Ich kann diese Gefühle und Gedanken auch sehr gut nachvollziehen. Geht mir bis heute so. Da kann einem jemand noch so oft versichern, dass man ja auch schön ist, wenn einem aber nach wie vor an allen Ecken und Enden peak perfection aka makellose glatte Haut, winzige Taillen und was weiß ich nicht noch alles um die Ohren gehauen wird. Es ist so schwer, sich davon nicht verunsichern zu lassen. Ich finde dieses Jeder ist schön! auch nicht sehr hilfreich. Es ist auf jeden Fall gut und in den meisten Fällen tatsächlich auch ernst gemeint, aber immer wenn mir jemand sowas gesagt hat, hab' ich mich so... wenig ernstgenommen gefühlt. Ja, danke, aber nein. Die Welt sagt mir genau das Gegenteil. Auf Magazinen sind nur makellose Körper. So seh' ich nicht aus, also - wie kann ich da schön sein, wenn DAS die allgemeine Definition von Schönheit ist?
Also, das vorab - ich nehm' dich ernst.
Nachdem das mit dieser erzwungenen Selbstliebe a la Ich bin schön! nie wirklich klappen wollte, habe ich begonnen, die Geschichte von der anderen Seite aufzurollen: so gut wie nichts von dem, was man um sich herum so sieht, ist die Realität. Es gibt vielleicht einige wenige Leute, die in der Hinsicht gesegnet sind, aber das sind wirklich die wenigsten. Starke Bildbearbeitung und Retusche(!), besonders vorteilhaftes (aber unbequemes) Posing und Lichteinstellungen sind halt Standard... sieht auf dem Foto ja hübsch aus, aber es ist eben nicht echt.
Vielleicht kannst du ja folgendermaßen beginnen: du musst dich nicht gleich superschön finden. All diese Sachen, die du an dir kritisierst, sind aber
normal. Nicht mehr und nicht weniger als völlig normal.
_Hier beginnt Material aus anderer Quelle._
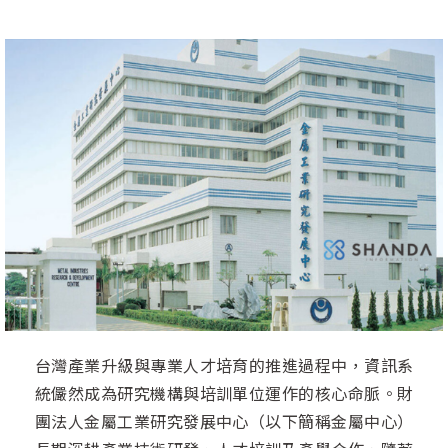
台灣產業升級與專業人才培育的推進過程中，資訊系
統儼然成為研究機構與培訓單位運作的核心命脈。財
團法人金屬工業研究發展中心（以下簡稱金屬中心）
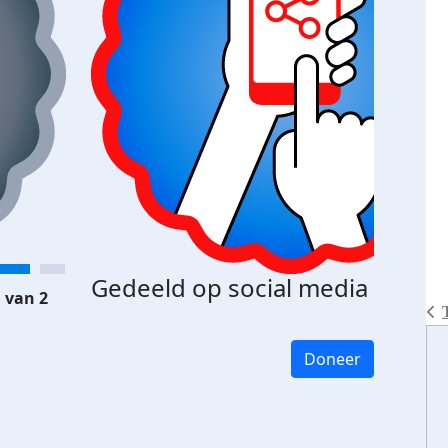
Gedeeld op social media
 van 2
Doneer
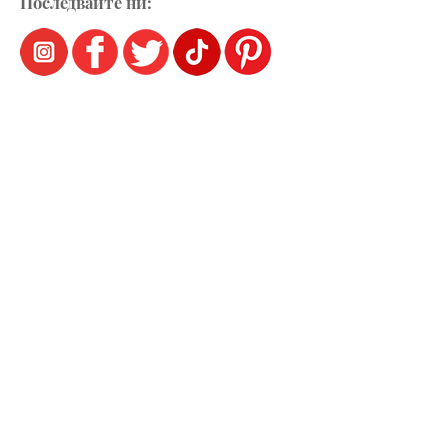
Последвайте ни:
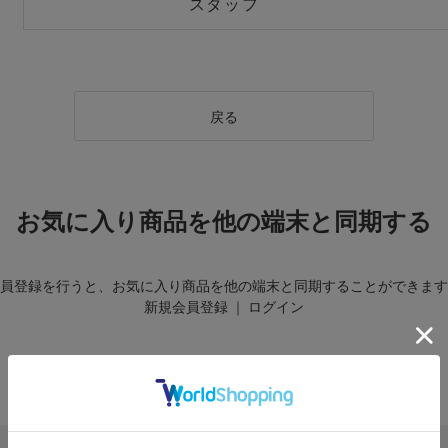
スタッフ
戻る
お気に入り商品を他の端末と同期する
員登録を行うと、お気に入り商品を他の端末と同期することができます
新規会員登録
｜
ログイン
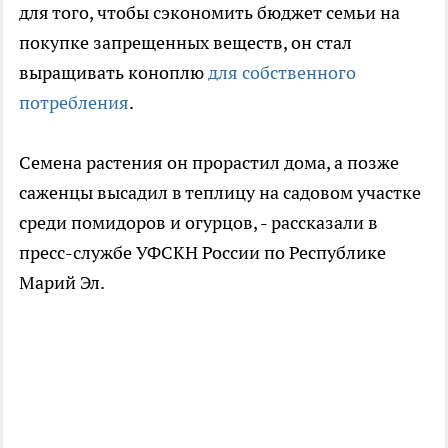
для того, чтобы сэкономить бюджет семьи на
покупке запрещенных веществ, он стал
выращивать коноплю
для собственного
потребления
.
Семена растения он прорастил дома, а позже
саженцы высадил в теплицу на садовом участке
среди помидоров и огурцов, - рассказали в
пресс-службе УФСКН России по Республике
Марий Эл.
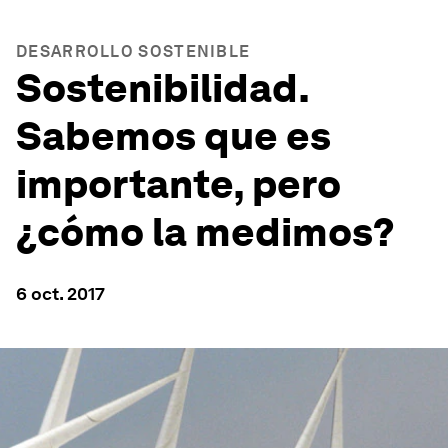
DESARROLLO SOSTENIBLE
Sostenibilidad.
Sabemos que es
importante, pero
¿cómo la medimos?
6 oct. 2017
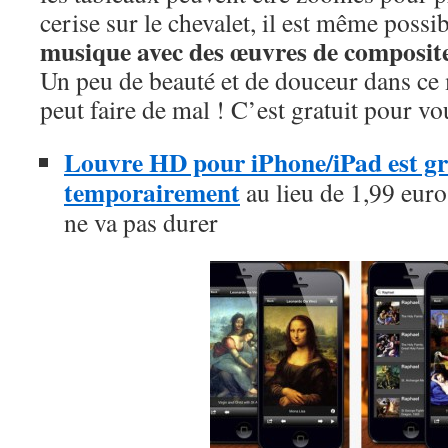
cerise sur le chevalet, il est même possi
musique avec des œuvres de composite
Un peu de beauté et de douceur dans ce
peut faire de mal ! C’est gratuit pour vou
Louvre HD pour iPhone/iPad est gra
temporairement
au lieu de 1,99 euros
ne va pas durer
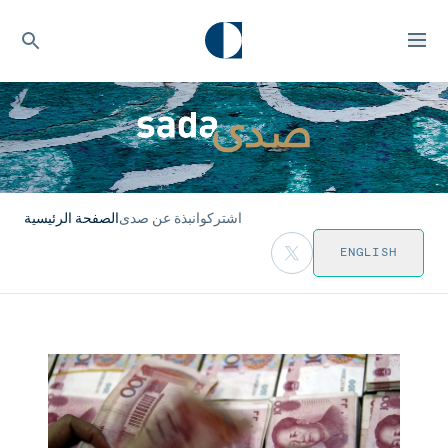
اشتركوا
نبذة عن صدى
الصفحة الرئيسية
ENGLISH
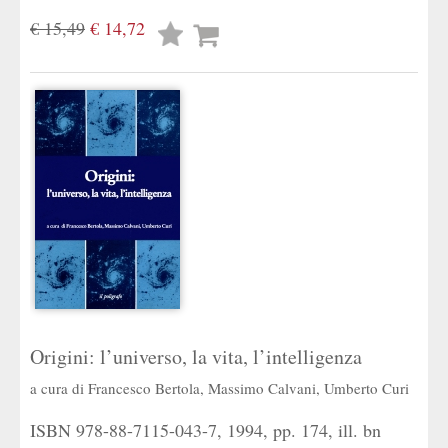
€ 15,49
€ 14,72
Lista
desideri
Origini: l’universo, la vita, l’intelligenza
a cura di
Francesco Bertola
,
Massimo Calvani
,
Umberto Curi
ISBN 978-88-7115-043-7, 1994, pp. 174, ill. bn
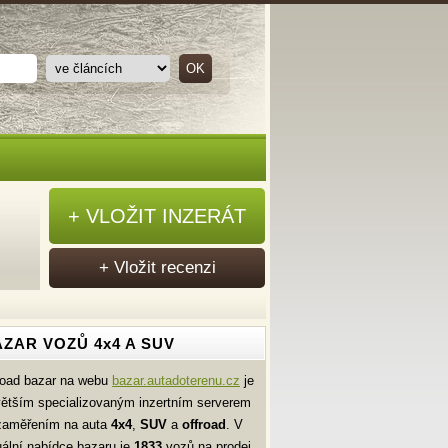
+ VLOŽIT INZERÁT
+ Vložit recenzi
ZAR VOZŮ 4x4 A SUV
road bazar na webu
bazar.autadoterenu.cz
je
větším specializovaným inzertním serverem
zaměřením na auta
4x4
,
SUV
a
offroad
. V
uální nabídce bazaru je
1833
vozů na prodej.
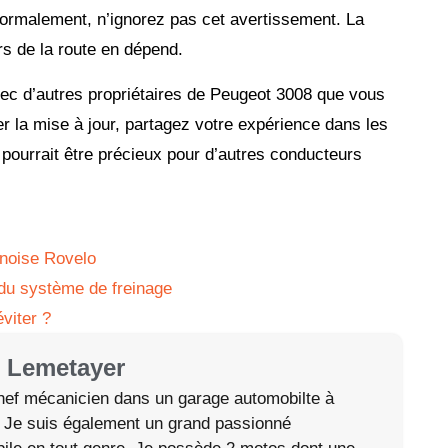
ormalement, n’ignorez pas cet avertissement. La
rs de la route en dépend.
vec d’autres propriétaires de Peugeot 3008 que vous
er la mise à jour, partagez votre expérience dans les
ourrait être précieux pour d’autres conducteurs
inoise Rovelo
du système de freinage
viter ?
 Lemetayer
hef mécanicien dans un garage automobilte à
 Je suis également un grand passionné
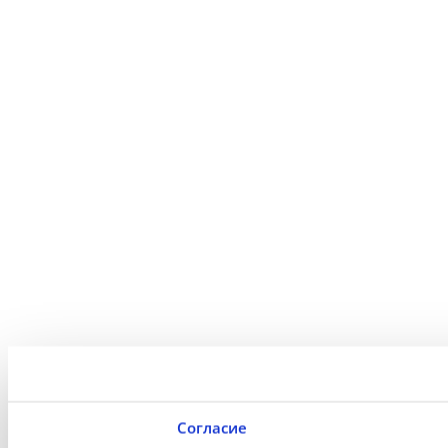
Согласие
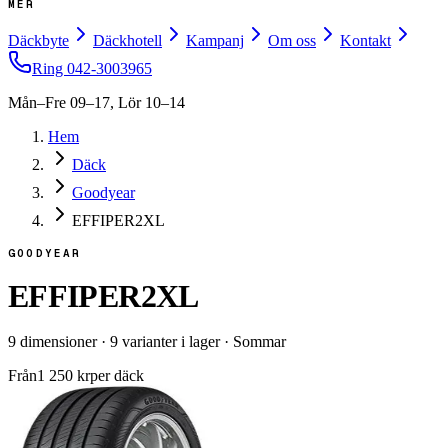
MER
Däckbyte
Däckhotell
Kampanj
Om oss
Kontakt
Ring
042-3003965
Mån–Fre 09–17, Lör 10–14
Hem
Däck
Goodyear
EFFIPER2XL
GOODYEAR
EFFIPER2XL
9
dimensioner
·
9
varianter i lager
·
Sommar
Från
1 250
kr
per däck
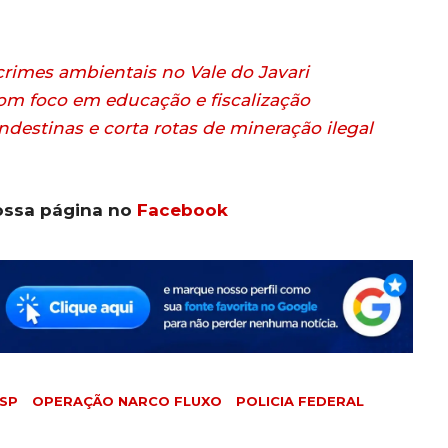
rimes ambientais no Vale do Javari
om foco em educação e fiscalização
andestinas e corta rotas de mineração ilegal
ossa página no
Facebook
 SP
OPERAÇÃO NARCO FLUXO
POLICIA FEDERAL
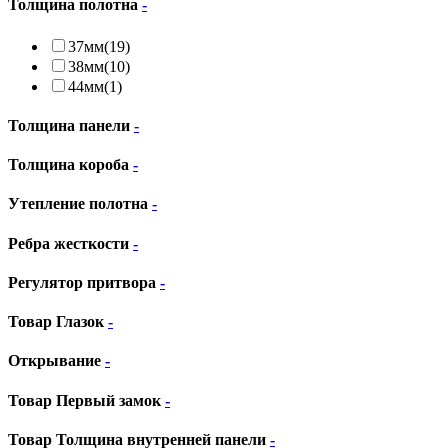
Толщина полотна
-
37мм
(19)
38мм
(10)
44мм
(1)
Толщина панели
-
Толщина короба
-
Утепление полотна
-
Ребра жесткости
-
Регулятор притвора
-
Товар Глазок
-
Открывание
-
Товар Первый замок
-
Товар Толщина внутренней панели
-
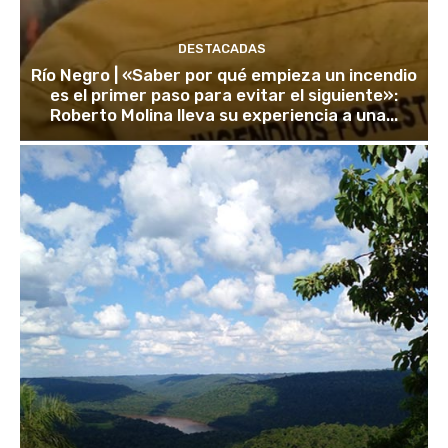
DESTACADAS
Río Negro | «Saber por qué empieza un incendio
es el primer paso para evitar el siguiente»:
Roberto Molina lleva su experiencia a una...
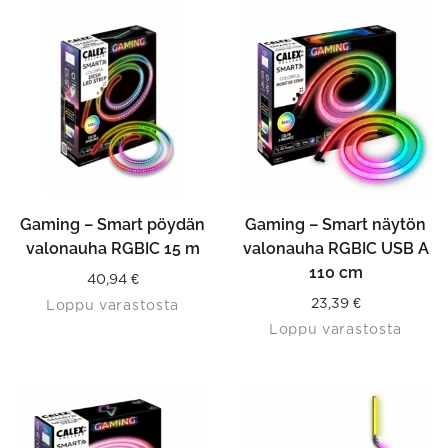
Gaming – Smart pöydän
Gaming – Smart näytön
valonauha RGBIC 15 m
valonauha RGBIC USB A
110 cm
40,94
€
23,39
€
Loppu varastosta
Loppu varastosta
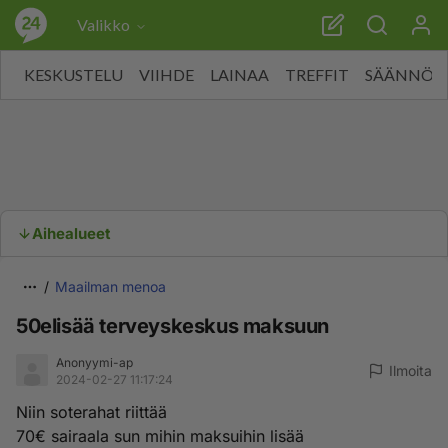
Valikko
KESKUSTELU
VIIHDE
LAINAA
TREFFIT
SÄÄNNÖT
Aihealueet
Maailman menoa
50elisää terveyskeskus maksuun
Anonyymi-ap
Ilmoita
2024-02-27 11:17:24
Niin soterahat riittää
70€ sairaala sun mihin maksuihin lisää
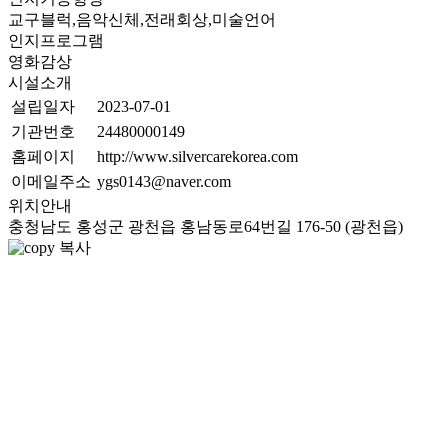
교구블럭,음악신체,전래회상,미술언어
인지프로그램
영화감상
시설소개
설립일자
2023-07-01
기관번호
24480000149
홈페이지
http://www.silvercarekorea.com
이메일주소
ygs0143@naver.com
위치안내
충청남도 홍성군 광천읍 홍남동로64번길 176-50 (광천읍)
복사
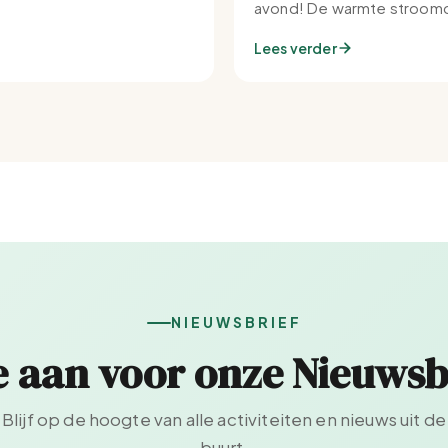
avond! De warmte stroomd
Set-IJburg naar binnen.
Lees verder
NIEUWSBRIEF
e aan voor onze Nieuwsb
Blijf op de hoogte van alle activiteiten en nieuws uit de
buurt.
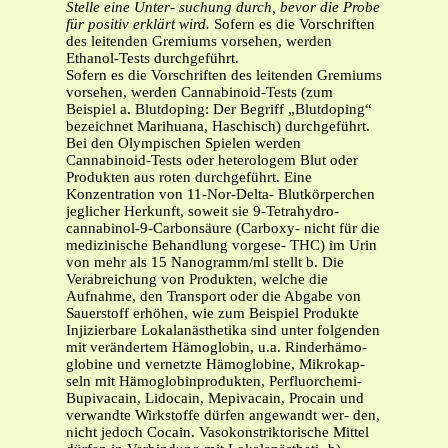
Stelle eine Unter-
suchung durch, bevor die Probe
für positiv erklärt wird.
Sofern es die Vorschriften
des leitenden Gremiums vorsehen, werden
Ethanol-Tests durchgeführt.
Sofern es die Vorschriften des leitenden Gremiums
vorsehen, werden Cannabinoid-Tests (zum
Beispiel a. Blutdoping: Der Begriff „Blutdoping“
bezeichnet Marihuana, Haschisch) durchgeführt.
Bei den Olympischen Spielen werden
Cannabinoid-Tests oder heterologem Blut oder
Produkten aus roten durchgeführt. Eine
Konzentration von 11-Nor-Delta- Blutkörperchen
jeglicher Herkunft, soweit sie 9-Tetrahydro-
cannabinol-9-Carbonsäure (Carboxy- nicht für die
medizinische Behandlung vorgese- THC) im Urin
von mehr als 15 Nanogramm/ml stellt b. Die
Verabreichung von Produkten, welche die
Aufnahme, den Transport oder die Abgabe von
Sauerstoff erhöhen, wie zum Beispiel Produkte
Injizierbare Lokalanästhetika sind unter folgenden
mit verändertem Hämoglobin, u.a. Rinderhämo-
globine und vernetzte Hämoglobine, Mikrokap-
seln mit Hämoglobinprodukten, Perfluorchemi-
Bupivacain, Lidocain, Mepivacain, Procain und
verwandte Wirkstoffe dürfen angewandt wer- den,
nicht jedoch Cocain. Vasokonstriktorische Mittel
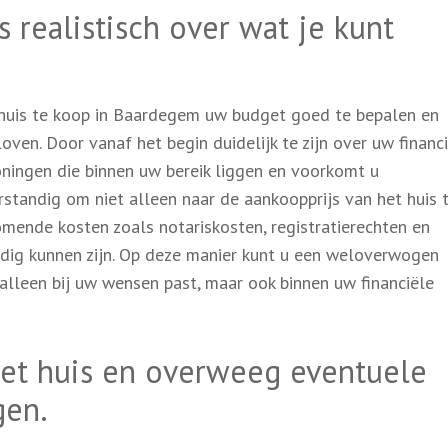
 realistisch over wat je kunt
n huis te koop in Baardegem uw budget goed te bepalen en
rloven. Door vanaf het begin duidelijk te zijn over uw financ
oningen die binnen uw bereik liggen en voorkomt u
erstandig om niet alleen naar de aankoopprijs van het huis 
omende kosten zoals notariskosten, registratierechten en
dig kunnen zijn. Op deze manier kunt u een weloverwogen
 alleen bij uw wensen past, maar ook binnen uw financiële
het huis en overweeg eventuele
gen.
Dehnungsstreifen, Besenreißer, Cellulite, Muttermale - alles normal. Hat jeder, in den unterschiedlichsten Formen und Ausprägungen. Unsere Körper leben, sie tragen so vieles mit uns, und sie wirken Wunder. Du kannst Sachen machen, die dir Freude bereiten, du bist gesund. Schönheit sollte mMn nicht das wichtigste Charaktermerkmal sein und dieses Streben danach ist halt über Jahrzehnte auch wirklich in Wahn ausgeartet, was mehr als bedenklich ist. Du bist doch in erster Linie erst mal ein Mensch. Du hast Ziele, Gedanken, Interessen. All das macht dich zu dem, was du bist.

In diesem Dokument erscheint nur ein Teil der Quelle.